If PPP is now capable of survey-grade precisions, are providers urging users to simply move to PPP instead of differential solutions? Like some other providers, Trimble has PPP services, operates their own RTN (e.g., VRS Now), and also sells software for public and private RTN. Are these services at odds, or do they complement each other depending on user needs? I asked Bruno how they would advise different users on which to use. “CenterPoint RTX, especially now that it converges fast, can do many of things that users are used to with RTN, but there are limitations, like keeping the (GEO) sats in view,” says Bruno. “RTX has big advantages for areas where there is no cell coverage, as RTN rely on a cell to send corrections. But where there is cell coverage, and an RTN, surveyors for instance should simply use the RTN, and the PPP can fill in seamlessly where there are cell coverage holes.” This type of top tier, fast PPP are growing in emerging markets, says Bruno. “Our biggest user base is from ag, especially for RangePoint RTX, but now we are seeing a whole wave of different users for CenterPoint RTX. You can imagine uses cases like asset inventory and management some autonomous delivery services, and automotive autonomy development. The sky is the limit.” An example of the latter that Mackie mentioned was the Super Cruise system, making use of RTX and installed on many new Cadillacs, has just reached the milestone of over 6 million miles of hands-free driving.
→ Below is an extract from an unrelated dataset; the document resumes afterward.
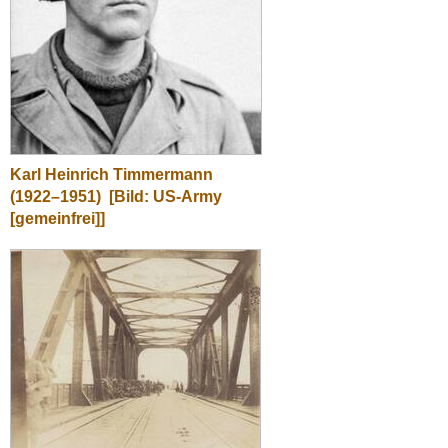
Karl Heinrich Timmermann
(1922–1951)
[Bild: US-Army
[gemeinfrei]]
Example application scenarios

A broadacre crop farmer might choose a low-cost, lower precision PPP as they are most interested in pass-to-pass consistency only during plowing/seeding. While a specialty crop farmer may be interested not only in row-to-row repeatability but even year-to-year, so might need to go full RTK.
A rural city has an asset inventory program for putting fire hydrants on a GIS map in wide open sky desert town and can do this with a standard PPP service. They have bought some high-precision rovers to operate with phones and the Esri Collector and Survey 123 apps. They chose receivers that support both PPP and can be used as RTN rovers for flexibility.
Another mapping team, putting dozens of interns out to inventory every street sign might not want to deal with the long convergence times of standard PPP and the mapping manager opts for a fast PPP service. But soon they realize that many of the street signs are along east-west tree-lined streets, the PPP GEO sats might be hard to see, so they choose rovers that can also connect to an RTN. And to also help with the tree canopy obstructions, they choose rovers that are multi-constellation capable.
A mapping crew that only does field work during the summer decides to rent rovers for those few months that come with a PPP subscription, and with pay-as you-go token options.
One construction company uses an RTN for rough layout, while another that needs to do precise grade checking sets up a base on the work site for RTK.
A surveyor that typically uses and RTN for in-city work gets a contract for a job in a remote area with no cell service. They use PPP to establish a control marks, and then set up a base for RTK.
An industrial robotics developer is designing bots for the materials yard of a large manufacturing facility. The bots have IMU and LiDAR to assist navigation and collision avoidance, but the GNSS is essential for keeping the IMU calibrated. The PPP signal is lost when the bots travel under gantries, so they opt for a fast PPP service to keep the convergence time brief.

What is your scenario?

One size does not fit all, so fortunately there is a whole range of options. And we can be sure that many more are in the works. “It’s interesting to see how technology progresses,” says Mackie. “Today, we might be saying that we don’t see PPP fully supplanting RTK. But not too long ago, we were saying, ‘Wow! We are getting better than a meter of accuracy. How could it ever get better than that?’ I think as processing gets faster, and with the science that’s being put into understanding what can be done, we may someday look back on the current solutions with that kind of nostalgic perspective as well.”

Note: Geospatial Media and Communications does not endorse or recommend any specific commercial positioning services. Examples given are for explanatory purposes only.